Dans la symbolique initiatique, l’eau représente le plan astral, le monde des émotions et des images. Narcisse ne tombe pas amoureux de lui-même en tant qu’être réel. Il tombe amoureux d’un reflet dans l’eau.
Autrement dit, il s’identifie à une image. C’est toute la sagesse du mythe. L’être humain, lorsqu’il s’identifie à la personnalité (image mentale et émotionnelle de lui-même), cesse de percevoir son essence profonde. Il contemple une projection.
Narcisse rejette les autres avant de tomber dans son propre reflet. Pourquoi ? Parce que tant que la conscience est centrée sur elle-même comme image, elle ne peut pas aimer véritablement. Elle ne voit pas l’autre.
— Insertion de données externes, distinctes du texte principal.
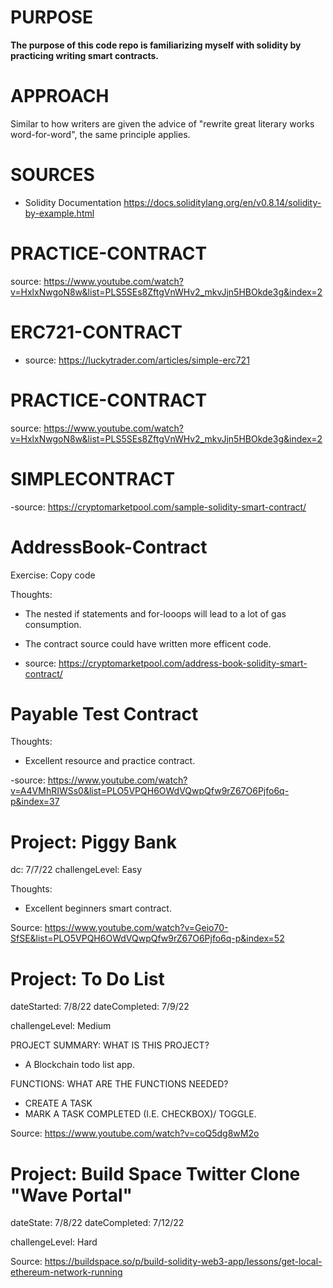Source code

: # PURPOSE

**The purpose of this code repo is familiarizing myself with solidity by practicing writing smart contracts.**


# APPROACH

Similar to how writers are given the advice of "rewrite great literary works word-for-word", the same principle applies. 


# SOURCES

- Solidity Documentation https://docs.soliditylang.org/en/v0.8.14/solidity-by-example.html

# PRACTICE-CONTRACT
source: https://www.youtube.com/watch?v=HxlxNwgoN8w&list=PLS5SEs8ZftgVnWHv2_mkvJjn5HBOkde3g&index=2

# ERC721-CONTRACT
- source: https://luckytrader.com/articles/simple-erc721
# PRACTICE-CONTRACT

source: https://www.youtube.com/watch?v=HxlxNwgoN8w&list=PLS5SEs8ZftgVnWHv2_mkvJjn5HBOkde3g&index=2

# SIMPLECONTRACT 
-source: https://cryptomarketpool.com/sample-solidity-smart-contract/

# AddressBook-Contract 
Exercise: Copy code

Thoughts: 
- The nested if statements and for-looops will lead to a lot of gas consumption. 
- The contract source could have written more efficent code. 

- source: https://cryptomarketpool.com/address-book-solidity-smart-contract/

# Payable Test Contract 

Thoughts: 
- Excellent resource and practice contract.

-source: https://www.youtube.com/watch?v=A4VMhRIWSs0&list=PLO5VPQH6OWdVQwpQfw9rZ67O6Pjfo6q-p&index=37

# Project: Piggy Bank 
dc: 7/7/22
challengeLevel: Easy

Thoughts: 
- Excellent beginners smart contract.

Source: https://www.youtube.com/watch?v=Geio70-SfSE&list=PLO5VPQH6OWdVQwpQfw9rZ67O6Pjfo6q-p&index=52

# Project: To Do List 
dateStarted: 7/8/22
dateCompleted: 7/9/22

challengeLevel: Medium

PROJECT SUMMARY: WHAT IS THIS PROJECT? 
- A Blockchain todo list app. 

FUNCTIONS: WHAT ARE THE FUNCTIONS NEEDED? 
- CREATE A TASK
- MARK A TASK COMPLETED (I.E. CHECKBOX)/ TOGGLE. 

Source: https://www.youtube.com/watch?v=coQ5dg8wM2o

# Project: Build Space Twitter Clone "Wave Portal"
dateState: 7/8/22
dateCompleted: 7/12/22

challengeLevel: Hard

Source: https://buildspace.so/p/build-solidity-web3-app/lessons/get-local-ethereum-network-running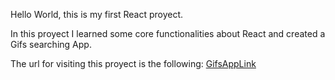 Hello World, this is my first React proyect.

In this proyect I learned some core functionalities about React and created a Gifs searching App.

The url for visiting this proyect is the following: [GifsAppLink](https://boisterous-paprenjak-30ae43.netlify.app/)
Elle ne voit que ce qu’elle renvoie. Le narcissisme est une fermeture du cœur. La conscience se replie sur sa propre représentation.
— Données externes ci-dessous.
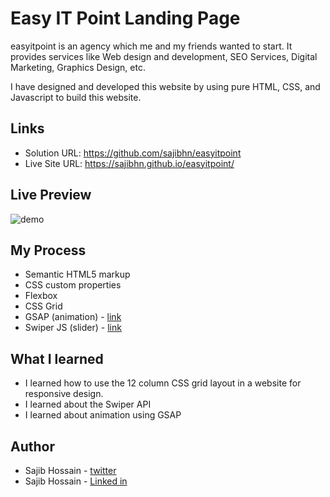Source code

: # Easy IT Point Landing Page

easyitpoint is an agency which me and my friends wanted to start.
It provides services like Web design and development, SEO Services, Digital Marketing,
Graphics Design, etc.

I have designed and developed this website by using pure HTML, CSS, and Javascript to build this website.

## Links

- Solution URL: https://github.com/sajibhn/easyitpoint
- Live Site URL: https://sajibhn.github.io/easyitpoint/

## Live Preview

![demo](demo/demo.gif)

## My Process

- Semantic HTML5 markup
- CSS custom properties
- Flexbox
- CSS Grid
- GSAP (animation) - [link](https://greensock.com/gsap/)
- Swiper JS (slider) - [link](https://swiperjs.com/)

## What I learned

- I learned how to use the 12 column CSS grid layout in a website for responsive design.
- I learned about the Swiper API
- I learned about animation using GSAP

## Author

- Sajib Hossain - [twitter](https://twitter.com/sajib_hsn)
- Sajib Hossain - [Linked in](https://www.linkedin.com/in/sajib-hossain-17929b225/)
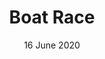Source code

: ---
title: Boat Race
date: 16 June 2020
description: A multiplayer game made of teams of 2 people x ship. The objective is to arrive to the finish line first, avoiding obstacles and attacks arriving from other teams. 
current: false
links:
- title: GitHub
  href: https://github.com/thecrittercircle/boat-race
experience:
  languages: [js]
  libraries: [createjs, socketio]
  communities: [box-critters-minigames]
---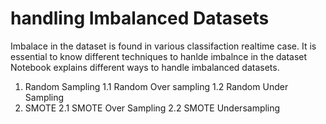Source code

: # handling Imbalanced Datasets
Imbalace in the dataset is found in various classifaction realtime case. It is essential to know different techniques to hanlde imbalnce in the dataset
Notebook explains different ways to handle imbalanced datasets.
1. Random Sampling
  1.1 Random Over sampling
  1.2 Random Under Sampling
2. SMOTE
  2.1 SMOTE Over Sampling
  2.2 SMOTE Undersampling
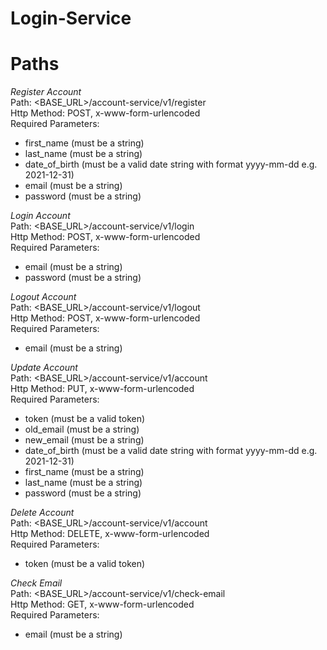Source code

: # Login-Service

# Paths 
*Register Account* \
Path: <BASE_URL>/account-service/v1/register \
Http Method: POST, x-www-form-urlencoded \
Required Parameters: 
- first_name (must be a string) 
- last_name (must be a string) 
- date_of_birth (must be a valid date string with format yyyy-mm-dd e.g. 2021-12-31) 
- email (must be a string) 
- password (must be a string) 


*Login Account* \
Path: <BASE_URL>/account-service/v1/login \
Http Method: POST, x-www-form-urlencoded \
Required Parameters: 
- email (must be a string) 
- password (must be a string) 


*Logout Account* \
Path: <BASE_URL>/account-service/v1/logout \
Http Method: POST, x-www-form-urlencoded \
Required Parameters: 
- email (must be a string) 


*Update Account* \
Path: <BASE_URL>/account-service/v1/account \
Http Method: PUT, x-www-form-urlencoded \
Required Parameters: 
- token (must be a valid token) 
- old_email (must be a string) 
- new_email (must be a string) 
- date_of_birth (must be a valid date string with format yyyy-mm-dd e.g. 2021-12-31) 
- first_name (must be a string) 
- last_name (must be a string) 
- password (must be a string) 


*Delete Account* \
Path: <BASE_URL>/account-service/v1/account \
Http Method: DELETE, x-www-form-urlencoded \
Required Parameters: 
- token (must be a valid token) 


*Check Email*\
Path: <BASE_URL>/account-service/v1/check-email \
Http Method: GET, x-www-form-urlencoded \
Required Parameters:
- email (must be a string)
La mort de Narcisse représente la conséquence de l’identification au moi inférieur. Lorsqu’on s’accroche à l’image, la vie intérieure s’assèche. L’énergie circule en boucle fermée. La fleur symbolise une possibilité de transmutation. Le mythe suggère qu’une conscience peut renaître après avoir compris l’illusion du reflet.
Narcisse représente l’âme qui se confond avec la personnalité. Elle oublie sa source spirituelle et se perd dans la contemplation du monde phénoménal. Le miroir de l’eau, c’est le monde des apparences. La sagesse consiste à traverser le reflet, pas à s’y attacher. La véritable connaissance de soi ne passe pas par la fascination pour son reflet ou ceux des autres, mais par la traversée du miroir. Ce n’est pas en contemplant l’apparence que l’on découvre l’âme. C’est en plongeant au-delà des eaux mouvantes de la personnalité. Et là… il n’y a plus de reflet. Il y a sa Source.